日差しは春のほんのりした感じとは少しだけ離れ、朝や夕方は過ごしやすいものの、日中は日差しが強くなってきた。
それを人間である俺、池沢陽平も少しつらいと思うのは普通で、変態ながらも体は人間の構造をしている田上祐二もそう感じる。
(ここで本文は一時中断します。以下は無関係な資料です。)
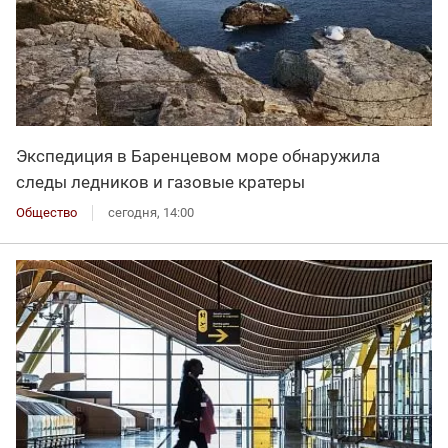
Экспедиция в Баренцевом море обнаружила
следы ледников и газовые кратеры
Общество
сегодня, 14:00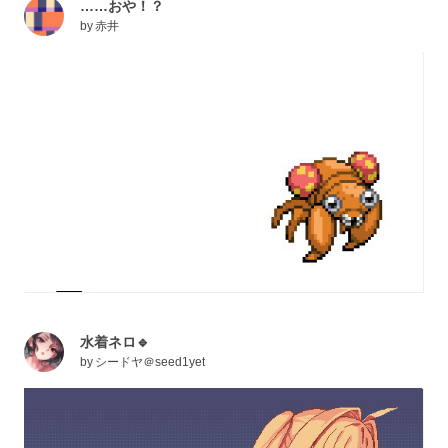
……おや！？
by
赤井
水着ネロ🔹
by
シードヤ＠seed1yet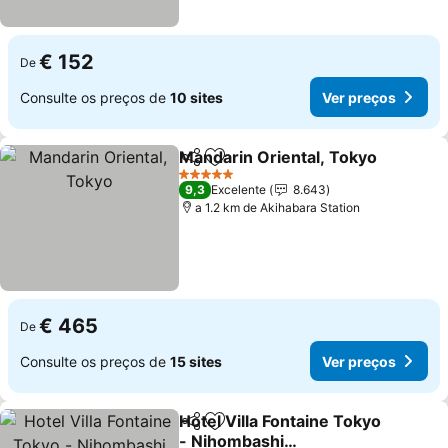
€ 152
De
Consulte os preços de
10 sites
Ver preços
Mandarin Oriental, Tokyo
Partilhar
Adicionar aos favoritos
5 Estrelas
9,3
Excelente
8.643
a 1.2 km de Akihabara Station
€ 465
De
Consulte os preços de
15 sites
Ver preços
Hotel Villa Fontaine Tokyo
Partilhar
Adicionar aos favoritos
- Nihombashi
時は昼休み、俺と祐二は購買で買ったパンを右手に持ち、屋上の日陰に避難していた。
目的は、祐二にある相談をするため
「なぁ、祐二」
「ん?何だよ少年」
「…突っ込みたいところはいろいろあるけど無視して…話がある」
「無視…そして自分の話に引きずり込む強引さ…あはぁ、感じちゃ…どぅふぅっ!」
危ない方向に進みかけた祐二の腹にすかさず右ストレートを打ち込んで黙らせた俺は本題に入った。
「それでさぁ、祐二」
「うぐ…は、はい、なんでしょうか?」
「どうやったら石神さんに振り向いてもらえるんでしょうか?」
そう、俺の相談は石神桜さんとどうやったら仲良くなれるか、だ。
俺が彼女に嫌われていることは祐二も充分知っている。
だからこそ意見が欲しかった。
祐二はしばらく考えた。
こめかみに親指を当ててグリグリするという少しむかつく姿勢だが、イケメンだから許されるのだろう。
と、ふいに彼は顔を上げた。
屈託なき笑みで、まるで何十分もかけて解いていた問題の答えが出たかのような笑みで、その整った顔を上げた。